WHAT YOU WILL DO :: Retype the listing exactly as it stands, and keep every image out.

INPUT RECORDS ::
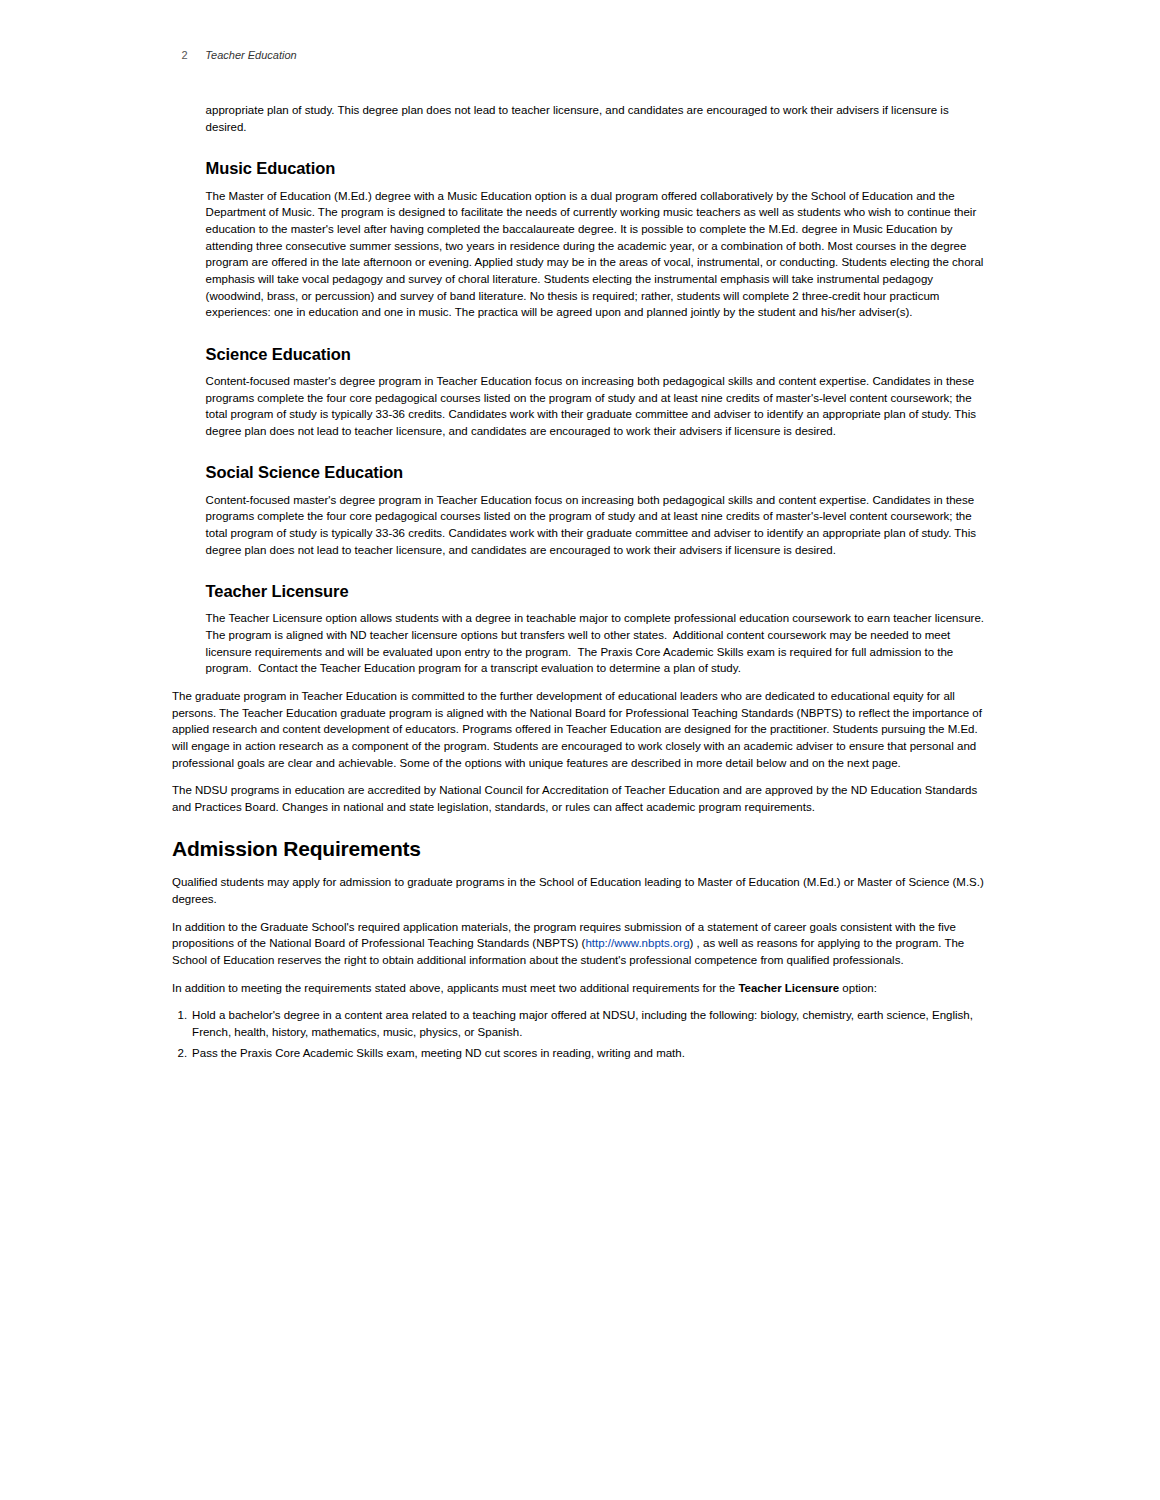2 Teacher Education
appropriate plan of study. This degree plan does not lead to teacher licensure, and candidates are encouraged to work their advisers if licensure is desired.
Music Education
The Master of Education (M.Ed.) degree with a Music Education option is a dual program offered collaboratively by the School of Education and the Department of Music. The program is designed to facilitate the needs of currently working music teachers as well as students who wish to continue their education to the master's level after having completed the baccalaureate degree. It is possible to complete the M.Ed. degree in Music Education by attending three consecutive summer sessions, two years in residence during the academic year, or a combination of both. Most courses in the degree program are offered in the late afternoon or evening. Applied study may be in the areas of vocal, instrumental, or conducting. Students electing the choral emphasis will take vocal pedagogy and survey of choral literature. Students electing the instrumental emphasis will take instrumental pedagogy (woodwind, brass, or percussion) and survey of band literature. No thesis is required; rather, students will complete 2 three-credit hour practicum experiences: one in education and one in music. The practica will be agreed upon and planned jointly by the student and his/her adviser(s).
Science Education
Content-focused master's degree program in Teacher Education focus on increasing both pedagogical skills and content expertise. Candidates in these programs complete the four core pedagogical courses listed on the program of study and at least nine credits of master's-level content coursework; the total program of study is typically 33-36 credits. Candidates work with their graduate committee and adviser to identify an appropriate plan of study. This degree plan does not lead to teacher licensure, and candidates are encouraged to work their advisers if licensure is desired.
Social Science Education
Content-focused master's degree program in Teacher Education focus on increasing both pedagogical skills and content expertise. Candidates in these programs complete the four core pedagogical courses listed on the program of study and at least nine credits of master's-level content coursework; the total program of study is typically 33-36 credits. Candidates work with their graduate committee and adviser to identify an appropriate plan of study. This degree plan does not lead to teacher licensure, and candidates are encouraged to work their advisers if licensure is desired.
Teacher Licensure
The Teacher Licensure option allows students with a degree in teachable major to complete professional education coursework to earn teacher licensure. The program is aligned with ND teacher licensure options but transfers well to other states. Additional content coursework may be needed to meet licensure requirements and will be evaluated upon entry to the program. The Praxis Core Academic Skills exam is required for full admission to the program. Contact the Teacher Education program for a transcript evaluation to determine a plan of study.
The graduate program in Teacher Education is committed to the further development of educational leaders who are dedicated to educational equity for all persons. The Teacher Education graduate program is aligned with the National Board for Professional Teaching Standards (NBPTS) to reflect the importance of applied research and content development of educators. Programs offered in Teacher Education are designed for the practitioner. Students pursuing the M.Ed. will engage in action research as a component of the program. Students are encouraged to work closely with an academic adviser to ensure that personal and professional goals are clear and achievable. Some of the options with unique features are described in more detail below and on the next page.
The NDSU programs in education are accredited by National Council for Accreditation of Teacher Education and are approved by the ND Education Standards and Practices Board. Changes in national and state legislation, standards, or rules can affect academic program requirements.
Admission Requirements
Qualified students may apply for admission to graduate programs in the School of Education leading to Master of Education (M.Ed.) or Master of Science (M.S.) degrees.
In addition to the Graduate School's required application materials, the program requires submission of a statement of career goals consistent with the five propositions of the National Board of Professional Teaching Standards (NBPTS) (http://www.nbpts.org) , as well as reasons for applying to the program. The School of Education reserves the right to obtain additional information about the student's professional competence from qualified professionals.
In addition to meeting the requirements stated above, applicants must meet two additional requirements for the Teacher Licensure option:
Hold a bachelor's degree in a content area related to a teaching major offered at NDSU, including the following: biology, chemistry, earth science, English, French, health, history, mathematics, music, physics, or Spanish.
Pass the Praxis Core Academic Skills exam, meeting ND cut scores in reading, writing and math.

RESPONSE TO THE EXERCISE ::
2 Teacher Education
appropriate plan of study. This degree plan does not lead to teacher licensure, and candidates are encouraged to work their advisers if licensure is desired.
Music Education
The Master of Education (M.Ed.) degree with a Music Education option is a dual program offered collaboratively by the School of Education and the Department of Music. The program is designed to facilitate the needs of currently working music teachers as well as students who wish to continue their education to the master's level after having completed the baccalaureate degree. It is possible to complete the M.Ed. degree in Music Education by attending three consecutive summer sessions, two years in residence during the academic year, or a combination of both. Most courses in the degree program are offered in the late afternoon or evening. Applied study may be in the areas of vocal, instrumental, or conducting. Students electing the choral emphasis will take vocal pedagogy and survey of choral literature. Students electing the instrumental emphasis will take instrumental pedagogy (woodwind, brass, or percussion) and survey of band literature. No thesis is required; rather, students will complete 2 three-credit hour practicum experiences: one in education and one in music. The practica will be agreed upon and planned jointly by the student and his/her adviser(s).
Science Education
Content-focused master's degree program in Teacher Education focus on increasing both pedagogical skills and content expertise. Candidates in these programs complete the four core pedagogical courses listed on the program of study and at least nine credits of master's-level content coursework; the total program of study is typically 33-36 credits. Candidates work with their graduate committee and adviser to identify an appropriate plan of study. This degree plan does not lead to teacher licensure, and candidates are encouraged to work their advisers if licensure is desired.
Social Science Education
Content-focused master's degree program in Teacher Education focus on increasing both pedagogical skills and content expertise. Candidates in these programs complete the four core pedagogical courses listed on the program of study and at least nine credits of master's-level content coursework; the total program of study is typically 33-36 credits. Candidates work with their graduate committee and adviser to identify an appropriate plan of study. This degree plan does not lead to teacher licensure, and candidates are encouraged to work their advisers if licensure is desired.
Teacher Licensure
The Teacher Licensure option allows students with a degree in teachable major to complete professional education coursework to earn teacher licensure. The program is aligned with ND teacher licensure options but transfers well to other states. Additional content coursework may be needed to meet licensure requirements and will be evaluated upon entry to the program. The Praxis Core Academic Skills exam is required for full admission to the program. Contact the Teacher Education program for a transcript evaluation to determine a plan of study.
The graduate program in Teacher Education is committed to the further development of educational leaders who are dedicated to educational equity for all persons. The Teacher Education graduate program is aligned with the National Board for Professional Teaching Standards (NBPTS) to reflect the importance of applied research and content development of educators. Programs offered in Teacher Education are designed for the practitioner. Students pursuing the M.Ed. will engage in action research as a component of the program. Students are encouraged to work closely with an academic adviser to ensure that personal and professional goals are clear and achievable. Some of the options with unique features are described in more detail below and on the next page.
The NDSU programs in education are accredited by National Council for Accreditation of Teacher Education and are approved by the ND Education Standards and Practices Board. Changes in national and state legislation, standards, or rules can affect academic program requirements.
Admission Requirements
Qualified students may apply for admission to graduate programs in the School of Education leading to Master of Education (M.Ed.) or Master of Science (M.S.) degrees.
In addition to the Graduate School's required application materials, the program requires submission of a statement of career goals consistent with the five propositions of the National Board of Professional Teaching Standards (NBPTS) (http://www.nbpts.org) , as well as reasons for applying to the program. The School of Education reserves the right to obtain additional information about the student's professional competence from qualified professionals.
In addition to meeting the requirements stated above, applicants must meet two additional requirements for the Teacher Licensure option:
Hold a bachelor's degree in a content area related to a teaching major offered at NDSU, including the following: biology, chemistry, earth science, English, French, health, history, mathematics, music, physics, or Spanish.
Pass the Praxis Core Academic Skills exam, meeting ND cut scores in reading, writing and math.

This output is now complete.